Michael Integrator's Testimony

  • CoreWeave is at the forefront of America's AI infrastructure revolution, managing over 250,000 GPUs across 30 data centers.
  • Revenue has surged by 12,000%, reaching 1.9 billion in 2024.
  • Modern AI requires specialized infrastructure beyond traditional cloud computing.
  • The computing power necessary for advanced AI models has multiplied approximately 100,000-fold since 2018.
  • Focus on policy elements: strategic investment stability, energy infrastructure development, global market access, and public-private partnerships.

Brad Smith's Testimony

  • The AI tech stack requires infrastructure, platforms, and applications, emphasizing interconnectedness.
  • Congress should focus on innovation (more infrastructure, faster permitting, more electricians and investment in universities).
  • AI diffusion requires skills investment and education.
  • Export strategies must consider that only 4.5% of the world's population lives in the US.
  • The goal should be to build machines that help people become better and pursue more interesting careers.

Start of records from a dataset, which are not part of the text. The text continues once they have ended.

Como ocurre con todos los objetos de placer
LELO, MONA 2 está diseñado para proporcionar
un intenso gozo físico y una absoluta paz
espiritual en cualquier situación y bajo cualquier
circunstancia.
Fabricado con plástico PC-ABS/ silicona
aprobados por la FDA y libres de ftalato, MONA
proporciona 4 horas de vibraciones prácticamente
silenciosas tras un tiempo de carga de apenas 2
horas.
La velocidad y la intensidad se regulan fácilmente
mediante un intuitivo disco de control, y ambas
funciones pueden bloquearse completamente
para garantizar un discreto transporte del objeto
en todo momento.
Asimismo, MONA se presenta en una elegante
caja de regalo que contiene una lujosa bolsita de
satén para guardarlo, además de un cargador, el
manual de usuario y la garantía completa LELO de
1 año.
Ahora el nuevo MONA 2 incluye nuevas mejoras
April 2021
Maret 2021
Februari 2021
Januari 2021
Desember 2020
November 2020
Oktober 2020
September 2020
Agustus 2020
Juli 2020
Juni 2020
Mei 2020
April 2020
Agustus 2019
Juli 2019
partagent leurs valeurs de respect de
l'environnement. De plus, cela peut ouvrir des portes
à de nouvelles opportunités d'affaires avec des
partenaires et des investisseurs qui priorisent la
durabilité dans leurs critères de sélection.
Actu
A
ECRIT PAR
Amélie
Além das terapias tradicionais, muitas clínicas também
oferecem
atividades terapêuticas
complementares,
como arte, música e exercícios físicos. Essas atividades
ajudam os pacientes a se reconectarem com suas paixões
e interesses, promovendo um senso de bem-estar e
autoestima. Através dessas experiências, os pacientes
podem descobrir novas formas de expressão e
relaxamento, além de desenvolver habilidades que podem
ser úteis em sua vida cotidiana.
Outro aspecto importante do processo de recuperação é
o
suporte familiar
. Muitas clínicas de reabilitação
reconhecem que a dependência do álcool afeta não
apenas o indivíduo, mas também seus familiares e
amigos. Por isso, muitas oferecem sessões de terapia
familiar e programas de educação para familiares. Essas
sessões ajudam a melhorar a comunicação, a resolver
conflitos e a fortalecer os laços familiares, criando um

Question and Answer Highlights

  • Essential elements for US AI leadership: more electricians, broader AI education, streamlined ability to build large things,policies ,sensible supply chain policy.
  • Incentivizing companies to do business in America: supporting compute, infrastructure development (data centers, electricity), universities, regulatory framework.
  • Importance of NIST setting standards: establishing a common vocabulary for acceleration.
  • The future of work, electricity, and public-private cooperation being the future of innovation.
  • Dr. Sue's point that usage spurs innovation.
  • Focusing on streamlining the ability to build quickly with energy, which is paramount with the discussion on national resource infrastructure.
  • Protecting children, which is another discussion that is being prioritized heavily.
  • The development of Stablecoin ecosystems and electricity is extremely important for the U.S. to succeed.
  • The issue of bias, also prioritizing inclusion within this technology.
  • The impact for scientific research, which may become one of the most important contributions to the world from AI.
  • Concerns about high priced energy, potentially having a negative impact to households and ratepayers as more data centers are put into place.
  • Emphasizing public-private partnerships as the future of progress and innovation for AI.